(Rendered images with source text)
::::::::

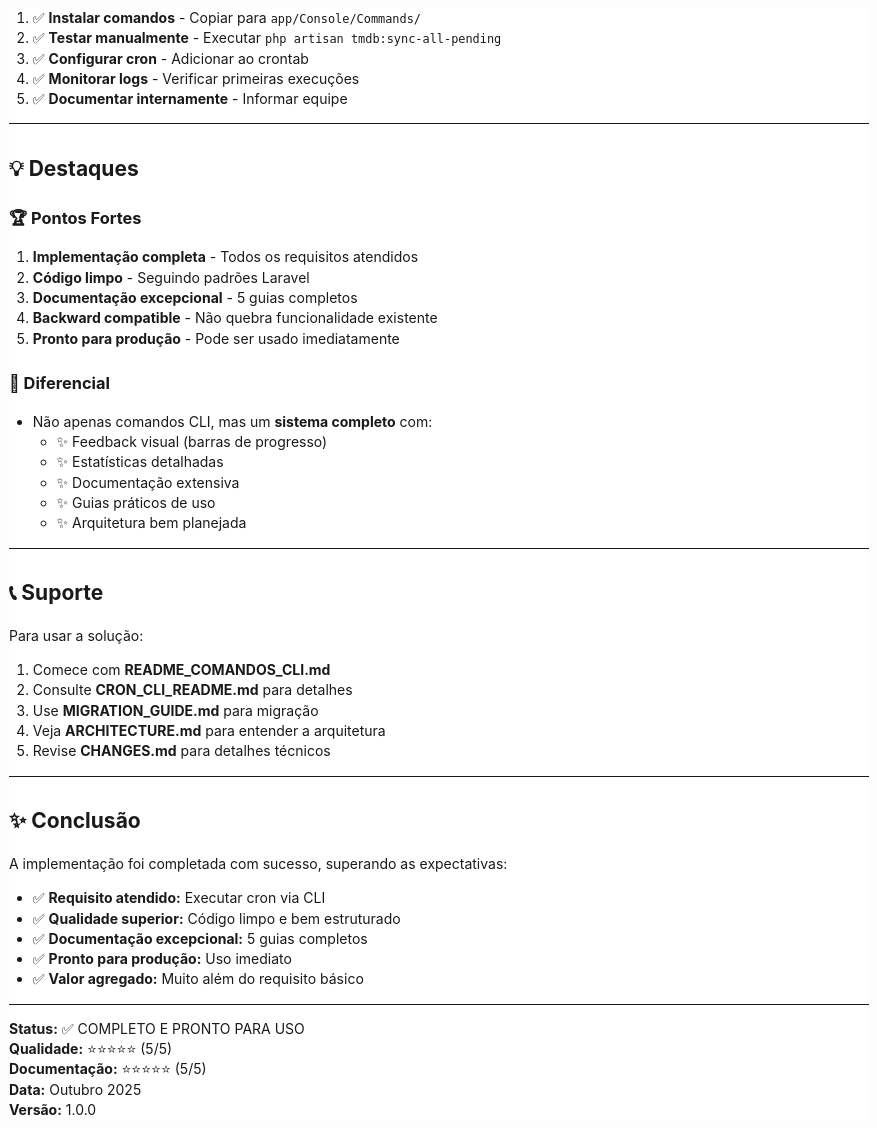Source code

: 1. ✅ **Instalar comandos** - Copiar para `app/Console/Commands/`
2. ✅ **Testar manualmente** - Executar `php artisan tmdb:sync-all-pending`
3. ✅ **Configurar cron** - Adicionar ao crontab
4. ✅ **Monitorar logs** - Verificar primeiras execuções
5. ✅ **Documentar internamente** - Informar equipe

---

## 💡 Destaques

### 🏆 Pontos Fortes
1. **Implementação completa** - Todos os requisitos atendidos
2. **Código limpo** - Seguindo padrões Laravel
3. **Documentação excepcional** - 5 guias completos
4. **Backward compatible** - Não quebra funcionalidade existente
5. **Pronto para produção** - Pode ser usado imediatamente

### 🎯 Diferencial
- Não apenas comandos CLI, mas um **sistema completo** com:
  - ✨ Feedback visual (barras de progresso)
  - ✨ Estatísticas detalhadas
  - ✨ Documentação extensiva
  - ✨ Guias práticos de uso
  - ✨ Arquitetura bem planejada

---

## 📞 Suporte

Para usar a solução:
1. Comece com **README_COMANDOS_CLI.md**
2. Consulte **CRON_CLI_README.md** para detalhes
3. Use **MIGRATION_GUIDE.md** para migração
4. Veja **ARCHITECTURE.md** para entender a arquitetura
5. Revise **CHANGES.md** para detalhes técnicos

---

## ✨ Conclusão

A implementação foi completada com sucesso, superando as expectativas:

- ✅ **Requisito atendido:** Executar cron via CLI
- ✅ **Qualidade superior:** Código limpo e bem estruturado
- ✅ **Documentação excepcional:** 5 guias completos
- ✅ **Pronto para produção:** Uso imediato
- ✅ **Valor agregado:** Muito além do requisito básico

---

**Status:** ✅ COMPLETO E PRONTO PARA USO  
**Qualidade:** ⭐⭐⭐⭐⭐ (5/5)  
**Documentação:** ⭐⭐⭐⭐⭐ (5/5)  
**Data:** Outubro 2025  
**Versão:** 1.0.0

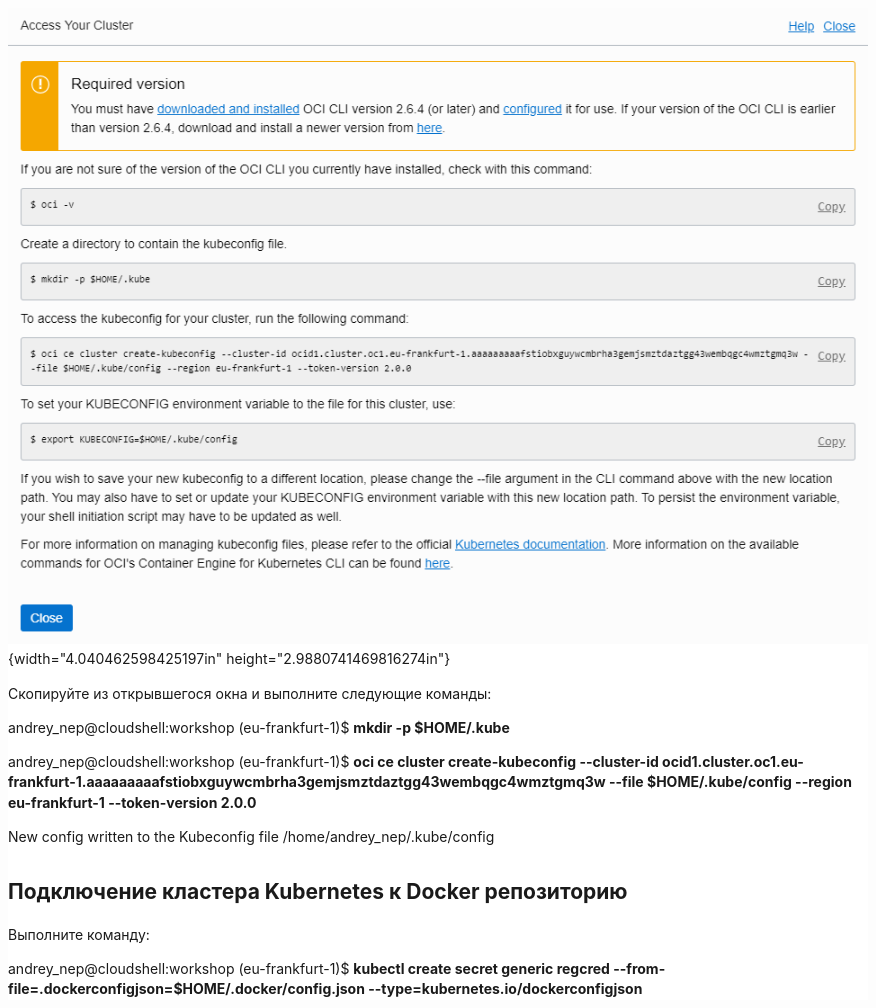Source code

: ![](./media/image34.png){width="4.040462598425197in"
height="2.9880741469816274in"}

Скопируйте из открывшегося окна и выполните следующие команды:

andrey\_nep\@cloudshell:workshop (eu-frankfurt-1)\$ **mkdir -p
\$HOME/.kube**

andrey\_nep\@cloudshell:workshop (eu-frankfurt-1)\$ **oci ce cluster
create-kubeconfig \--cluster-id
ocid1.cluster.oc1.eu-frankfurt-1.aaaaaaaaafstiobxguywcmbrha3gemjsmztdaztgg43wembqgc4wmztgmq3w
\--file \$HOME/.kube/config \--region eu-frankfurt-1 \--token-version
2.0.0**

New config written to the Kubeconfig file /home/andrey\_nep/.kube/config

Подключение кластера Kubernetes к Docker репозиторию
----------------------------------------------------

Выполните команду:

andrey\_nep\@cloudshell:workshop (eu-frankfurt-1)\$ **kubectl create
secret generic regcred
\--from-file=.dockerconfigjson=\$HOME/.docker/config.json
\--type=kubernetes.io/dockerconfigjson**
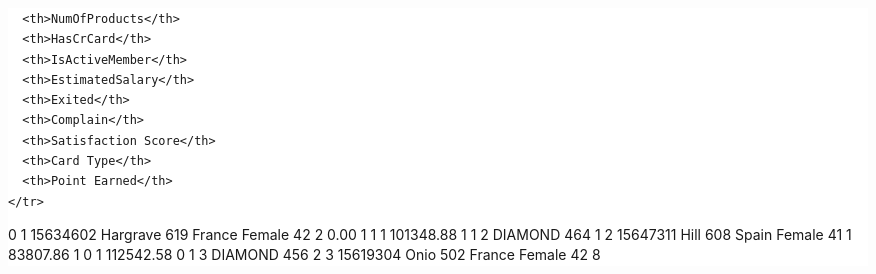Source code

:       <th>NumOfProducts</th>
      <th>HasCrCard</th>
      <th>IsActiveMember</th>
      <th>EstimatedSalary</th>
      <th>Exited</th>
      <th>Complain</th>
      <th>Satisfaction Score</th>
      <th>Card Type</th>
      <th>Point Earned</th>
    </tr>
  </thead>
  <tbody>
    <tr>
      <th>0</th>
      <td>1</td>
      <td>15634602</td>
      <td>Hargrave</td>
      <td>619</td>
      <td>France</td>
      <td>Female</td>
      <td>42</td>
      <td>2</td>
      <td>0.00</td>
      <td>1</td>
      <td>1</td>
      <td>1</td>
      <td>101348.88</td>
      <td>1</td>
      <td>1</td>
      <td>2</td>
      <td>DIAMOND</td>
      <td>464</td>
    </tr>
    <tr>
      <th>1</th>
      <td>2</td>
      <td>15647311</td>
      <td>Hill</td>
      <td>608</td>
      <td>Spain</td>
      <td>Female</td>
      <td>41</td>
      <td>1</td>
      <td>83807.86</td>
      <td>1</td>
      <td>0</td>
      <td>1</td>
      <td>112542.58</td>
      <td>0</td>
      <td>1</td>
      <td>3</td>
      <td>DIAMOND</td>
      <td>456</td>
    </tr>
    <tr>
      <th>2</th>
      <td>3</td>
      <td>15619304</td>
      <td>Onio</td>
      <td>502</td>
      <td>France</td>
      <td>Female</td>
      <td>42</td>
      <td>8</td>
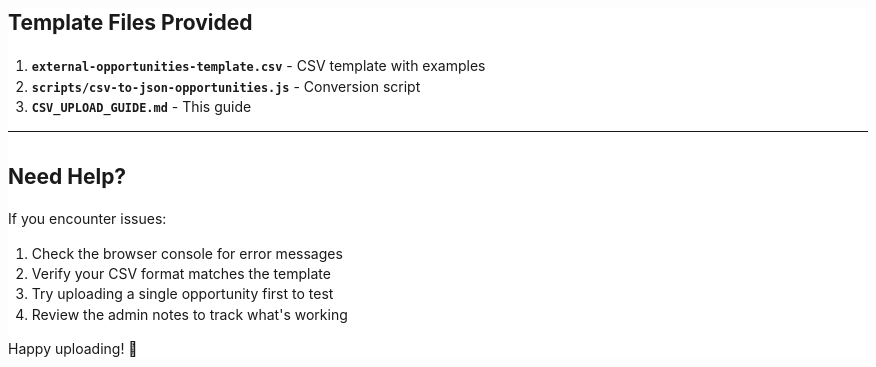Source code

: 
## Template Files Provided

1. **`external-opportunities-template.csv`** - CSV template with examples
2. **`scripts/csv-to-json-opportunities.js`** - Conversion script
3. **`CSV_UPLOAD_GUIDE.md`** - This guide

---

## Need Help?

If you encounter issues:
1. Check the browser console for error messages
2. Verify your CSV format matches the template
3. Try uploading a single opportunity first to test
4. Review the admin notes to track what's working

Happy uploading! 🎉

::::::::

Task statement —
Copy out word for word the lines of the records that start with the line containing "If you encounter" and continue through the end of the records, with both ends included.

Final answer —
If you encounter issues:
1. Check the browser console for error messages
2. Verify your CSV format matches the template
3. Try uploading a single opportunity first to test
4. Review the admin notes to track what's working

Happy uploading! 🎉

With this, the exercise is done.